I have no intention to disparage. Many of these organisations do fantastic work. But within such a framework it is impossible to avoid the creation of a ‘false economy’ whereby a new class of ex-civil servant types become board members which vote through salaries bankrolled by public funds. Evidenced based organisations have more of a claim to legitimacy, but even then it can be difficult to truly measure the direct impact of such work – especially in working class and deprived areas where the conflict had its roots. This is why talk of ‘civil society’ is often code for more grants and more middle class jobs, none of which help those most in need. According to Institute for Government their role has actually increased since the Stormont hiatus.


What saddens me greatly is that it has now become politically mainstream to talk of the peace dividend never materialising. The rhetorical dividend has materialised, at least for people like me, in that I can now work for an international firm and work with people on a global level on exciting projects from my desk in Belfast (brought about by a normalising economy). These are opportunities still not open to all in society, imagine the emancipation of an unconditional payment for those struggling in full time education or low paid training.

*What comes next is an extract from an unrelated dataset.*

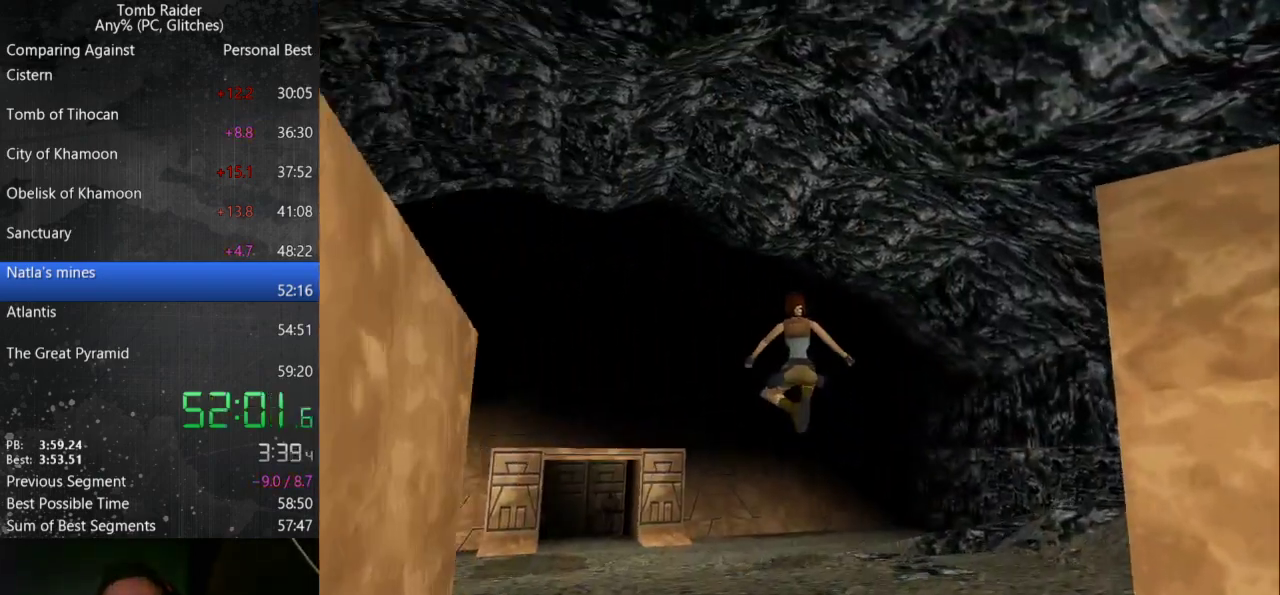
{"keys": ["left", "up"], "events": []}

Factories seem to be closing monthly and services work is becoming more precarious in the face of global events such as Brexit or US tariffs, why not free our people from the risk aversion of work as we have largely freed ourselves from the drudgery of work with computing technology?

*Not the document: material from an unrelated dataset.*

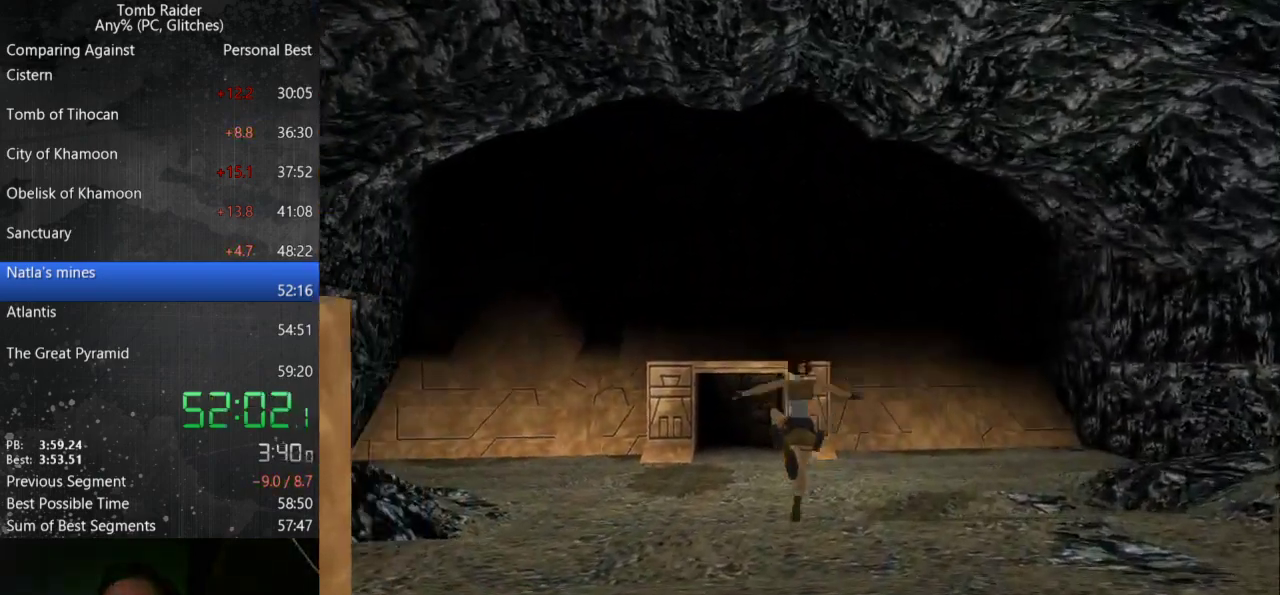
{"keys": ["jump", "up"], "events": [[33, "left", "up"], [500, "jump", "down"]]}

Perhaps what will force this up the agenda is the end of welfare mitigations next March in NI. When we feel the pinch of the bedroom tax on our social housing sector and the full implementation of universal credit across the country then people may look around for something better. Something which might seem far from the cul-de-sacs and golf clubs, but as the lack of an economic multiplier from welfare kicks in they will soon feel the pinch. Although the basic income has been largely experimental, the original Welfare State of the Beveridge report or even the creation of a progressive taxation system where largely theoretical until they were tried – let’s at least try.

 

Jay is a 24 year old from Derry and has just completed a Masters at QUB. He has written for Slugger O'Toole on politics and is a fiercely Pro-EU Liberal.